Vertov ne se prive pas non plus d’établir une relation rythmique dans la construction des sons et de conférer à l’agencement de ces bruits un battement régulier. Le son de certaines machines naturellement « mis en boucle » possède ainsi une réelle valeur rythmique, tels des rythmes de danse fascinants. Cet agencement des bruits, cette harmonie générale extraite du fonctionnement des machines relayent une nouvelle fois l’idée d’une grande harmonie dans le travail. La musique symbolise joie, harmonie et rigueur.

Lors de sa sortie, Enthousiasme fut beaucoup critiqué et ne reçut pas les éloges de la presse soviétique. Dziga Vertov fut néanmoins vivement félicité depuis Londres par le cinéaste Charles Chaplin en 1931 : « Je n’aurais jamais imaginé que les bruits industriels pouvaient être ainsi ordonnés et devenir si beaux. Je considère Enthousiasme comme l’une des plus bouleversantes symphonies qu’il m’ait été donné d’entendre.

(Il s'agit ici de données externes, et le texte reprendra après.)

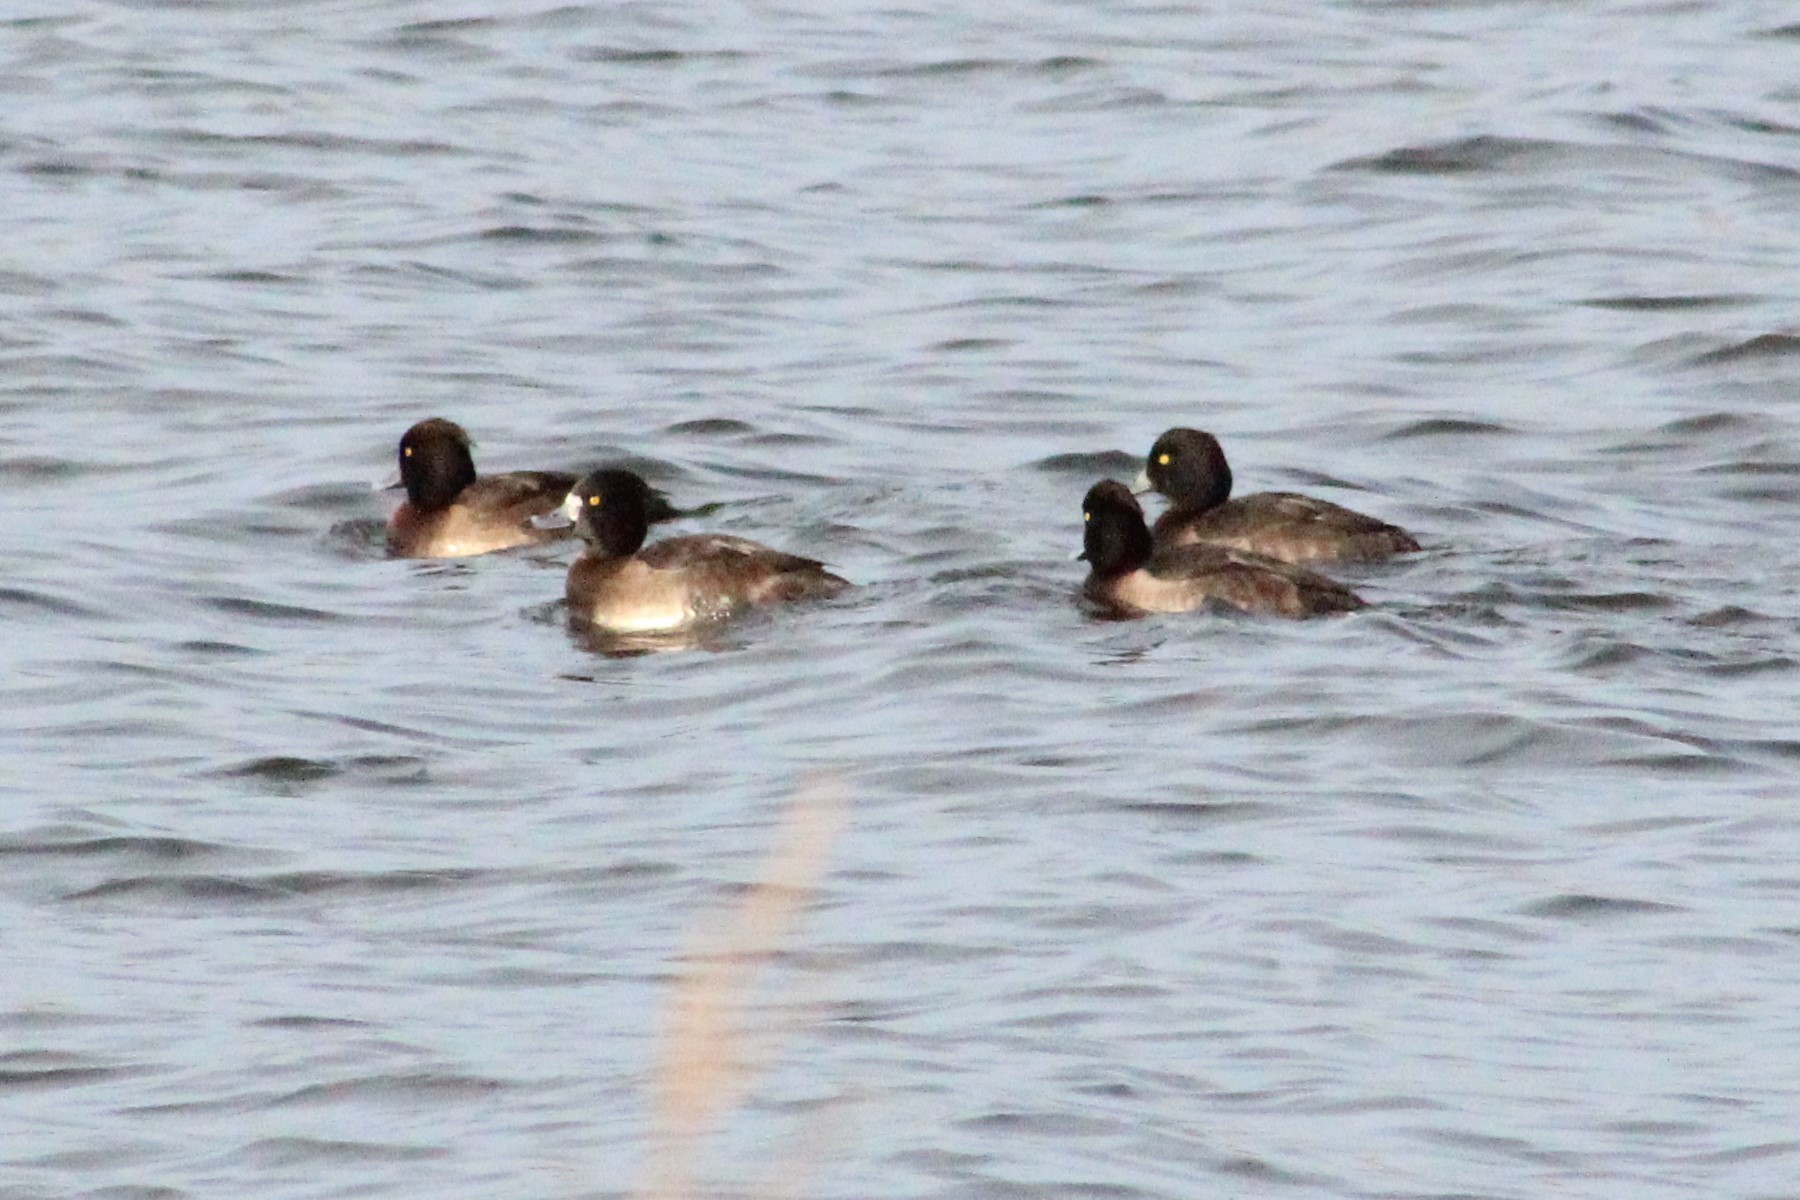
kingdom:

Monsieur Dziga Vertov est un musicien ».  Chaplin saura d’ailleurs se souvenir de la musique des bruits d’Enthousiasme lorsqu’il compose le son de l’usine dans les Temps Modernes (1937).

L’Harmattan, Paris, 1998.

Télécharger l’ouvrage dirigé par Jean Pierre Esquenazi, en Google Book : Vertov l’invention du réel

LOVE ME TONIGHT de Rouben Mamoulian (1930)

Le texte et l’extrait vidéo ci-après documentent l’ouvrage de Philippe Langlois, Les cloches d’Atlantis, musique électroacoustique et cinéma archéologie et histoire d’un art sonore, éditions mf, Paris, 1er trimestre 2012.

Dans son troisième film, Love me tonight  – Aimez-moi ce soir – (1930), Rouben Mamoulian donne à voir et à entendre l’une des manifestations les plus représentatives de symphonie de ville. La séquence d’ouverture révèle de quelle manière les bruits de la capitale sont propres à créer une véritable construction musicale qu’il nomme « la symphonie de Paris qui s’éveille ». Pour parvenir à introduire en douceur la chanson de Maurice Chevalier il conçoit l’une des transitions les plus élaborées du genre en recourant à un subterfuge stylistique et formel inédit. Rouben Mamoulian imagine, en effet, une progression singulière en partant du silence, puis du silence rompu par le bruit, le bruit organisé et construit sur un modèle polyphonique, pour enfin rejoindre une musicalité orchestrale accomplie. C’est en procédant par accumulation rythmique d’éléments sonores prélevés aux différents métiers du Paris matinal que Mamoulian cherche à pénétrer imperceptiblement dans la chanson qui ouvre cette comédie musicale The song of Paris, interprétée par l’inimitable Maurice Chevallier.

Comme Mamoulian avait déjà tenté de le faire dans son adaptation de Porgy and Bess à Broadway en 1927, en orchestrant les bruits de la ville et en « construisant le rythme des bruits sur 4/4, puis 2/4 enfin 6/8 pour déboucher sur une musique de Charleston », Rouben Mamoulian exploite, cette fois-ci, toutes les possibilités du montage cinématographique dans cette impressionnante construction bruitiste. A la différence de Ruttmann qui colle les bruits les uns derrière les autres dans Week-End, Mamoulian préfère une construction horizontale privilégiant un travail en couches sonores stratifiées. Il en résulte, certes, une musique des bruits relativement simple dans sa facture sonore et rythmique, mais qui n’en révèle pas moins une impressionnante composition polyphonique de bruit, une symphonie de ville.